Red Mars by Kim Stanley Robinson

Perhaps it’s the current political climate or the fact that I’m starting another whirlwind buying season (I ordered a book for January 2009 last week), but I really just want to bury my head in a book. That’s why I picked up Red Mars by Kim Stanley Robinson the other day. It’s the first in a trilogy about colonizing Mars. I thought it would be a fun romp on another planet but it turned out to be quite serious—in a good way. In the early 21st century, the first 100 people are sent to Mars to make way for more people to follow. Factions form as they try to figure out how to treat Mars. Things on Earth get pretty nasty and the various powers look at Mars as nothing more than a source for cash. The book begins with an assassination, then moves backward to explain the cause, and then moves past it. With good characters (well-written I mean. Some are not very nice at all), and great descriptions of the politics and environment, this is a great beginning. I already started reading the second book Green Mars on my lunch break.
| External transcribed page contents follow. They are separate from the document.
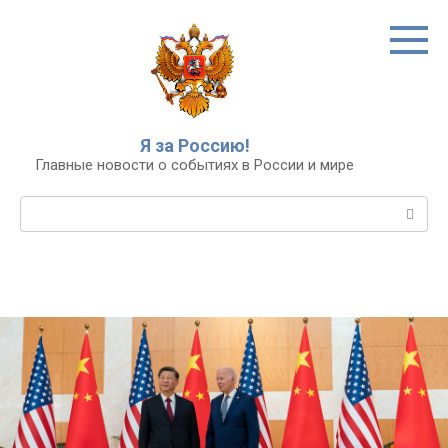
Перейти
к
контенту
Я за Россию!
Главные новости о событиях в России и мире
Поиск: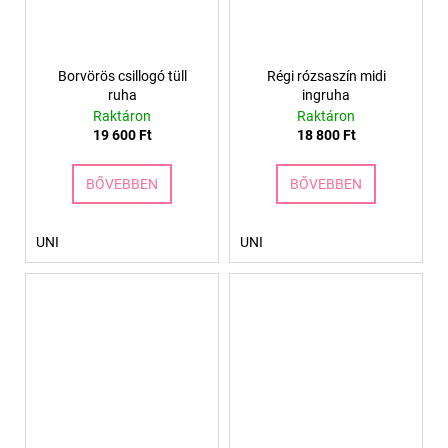
Borvörös csillogó tüll
Régi rózsaszín midi
ruha
ingruha
Raktáron
Raktáron
19 600 Ft
18 800 Ft
BŐVEBBEN
BŐVEBBEN
UNI
UNI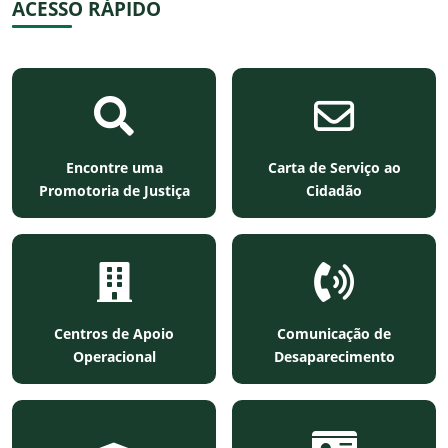
ACESSO RÁPIDO
Encontre uma
Carta de Serviço ao
Promotoria de Justiça
Cidadão
Centros de Apoio
Comunicação de
Operacional
Desaparecimento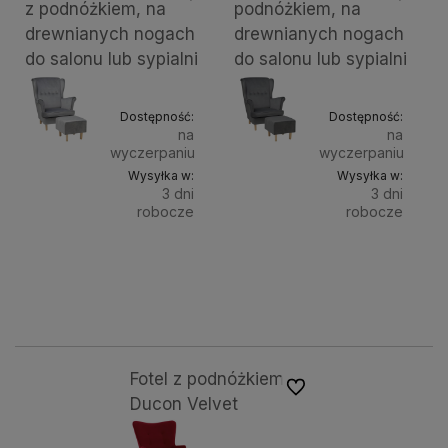
z podnóżkiem, na
podnóżkiem, na
drewnianych nogach
drewnianych nogach
do salonu lub sypialni
do salonu lub sypialni
Dostępność:
Dostępność:
na
na
wyczerpaniu
wyczerpaniu
Wysyłka w:
Wysyłka w:
3 dni
3 dni
robocze
robocze
Do
Do
1 099,00 zł
1 099,00 zł
Kolor
Kolor
nóg:
nóg:
koszyka
kosz
naturalne (buk)
białe
wenge
czarne
natur
Fotel z podnóżkiem
Do ulubionych
Ducon Velvet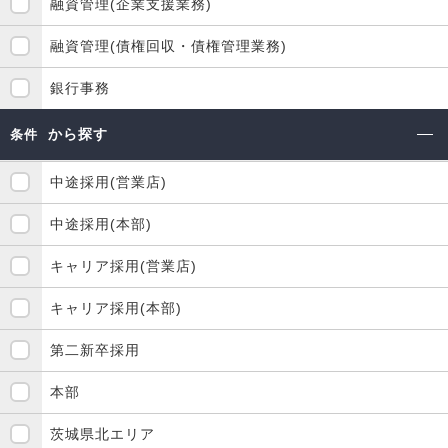
融資管理(企業支援業務)
融資管理(債権回収・債権管理業務)
銀行事務
から探す
条件
中途採用(営業店)
中途採用(本部)
キャリア採用(営業店)
キャリア採用(本部)
第二新卒採用
本部
茨城県北エリア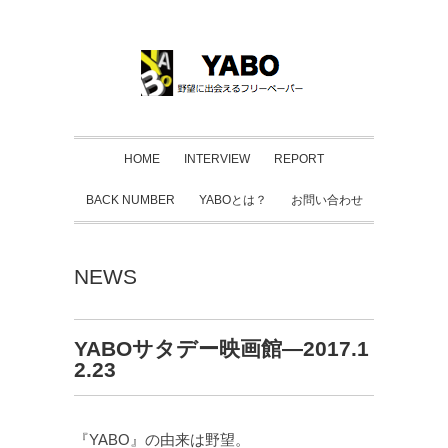
HOME
INTERVIEW
REPORT
BACK NUMBER
YABOとは？
お問い合わせ
NEWS
YABOサタデー映画館―2017.1
2.23
『YABO』の由来は野望。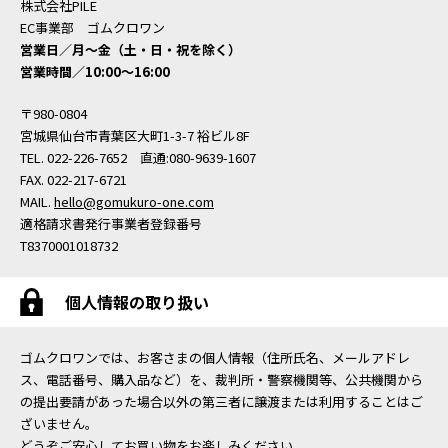
株式会社PILE
EC事業部 ゴムクロワン
営業日／月〜金（土・日・祝を除く）
営業時間／10:00〜16:00
〒980-0804
宮城県仙台市青葉区大町1-3-7 裕ビル8F
TEL. 022-226-7652 直通:080-9639-1607
FAX. 022-217-6721
MAIL.
hello@gomukuro-one.com
適格請求書発行事業者登録番号
T8370001018732
個人情報の取り扱い
ゴムクロワンでは、お客さまの個人情報（住所氏名、メールアドレ
ス、電話番号、購入品など）を、裁判所・警察機関等、公共機関から
の提出要請があった場合以外の第三者に譲渡または利用することはご
ざいません。
どうぞご安心してお買い物をお楽しみください。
One thought on “Red Mars by Kim Stanley Robinson

  1. Tom B.

    It’s a terrific trilogy, and the culmination of what a central strain of sf was working toward in the 20th century. At one time, I was of the opinion that if no more sf had been written after the Mars trilogy, nothing important would have been lost. I’ve found other things to like in the genre since, but it’s a special work, the War and Peace of science fiction.

    KSR’s The Years of Rice and Salt — an alternative history in which plague destroys Europe and the world becomes dominated by Chinese and Arabs — is well worth a look.